My point is not that Austrian economics is necessarily flawed (I have not studied enough of it to know for sure either way); merely that I don't see how Austrian economics solves any of the problems that neoclassical economics exhibits. Why is this important? Because almost everyone agrees that a scientific theory which is Pareto efficient relative to another theory should replace that theory; that is, if theory A can do everything theory B can do and more, than theory A is superior and should replace theory B. I don't see Austrian economics doing this to neoclassical economics. It does not seem to solve any of the stated problems.

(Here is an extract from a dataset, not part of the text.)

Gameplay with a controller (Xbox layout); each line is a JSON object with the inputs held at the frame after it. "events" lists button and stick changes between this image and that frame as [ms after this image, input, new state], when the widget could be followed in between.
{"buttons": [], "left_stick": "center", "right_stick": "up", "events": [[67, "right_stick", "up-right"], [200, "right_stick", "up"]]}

Regardless, I'm still not sure what criterion you are using to determine when it is okay to use demand curves and when it is forboden.

Canada was able to

Canada was able to "negotiate" lower drug prices by threatening to stop recognizing the IP rights of drug developers to their product.

Allowing reimportaion will effectively void such IP rights and the result of that will not be good for the American consumer.

Which is not to say that I favor government involvement in this.

Micha, ...Because almost

Micha,

...Because almost everyone agrees that a scientific theory which is Pareto efficient relative to another theory should replace that theory; that is, if theory A can do everything theory B can do and more, than theory A is superior and should replace theory B. I don't see Austrian economics doing this to neoclassical economics. It does not seem to solve any of the stated problems....

I would not necessarily agree that, when it comes to theories, more is better. If neoclassical economics claimed that all money is green, it could be falsified by a sample of non-green money. But if all money happened to in fact be green, it couldn't be falsified. However, a theory that tried to explain less, saying that economics can have nothing valid to say about the color of money, is, to my mind, a more correct theory.

Thus part of the problems of incorrect theories is that they may try to explain too much.

Regards, Don

John T, My perception is

John T,

My perception is that a Canadian threat to violate IP rights isn't significant as long as the company is willing to write off the Canadian market, if necessary. Neither Canadian or other counterfeit drugs should be able to fill an American prescription.

Taking the opportunity to make a correction from my original post --

In Canada, it is likely that the revenue-maximizing price will be somewhat lower than that in the US, due to a lower population unable to as fully respond with demand to lower prices.

This no longer makes any sense, and the Canadian revenue-maximizing price may be higher or lower than the US price, but without any impact on the argument. The original post has now been edited.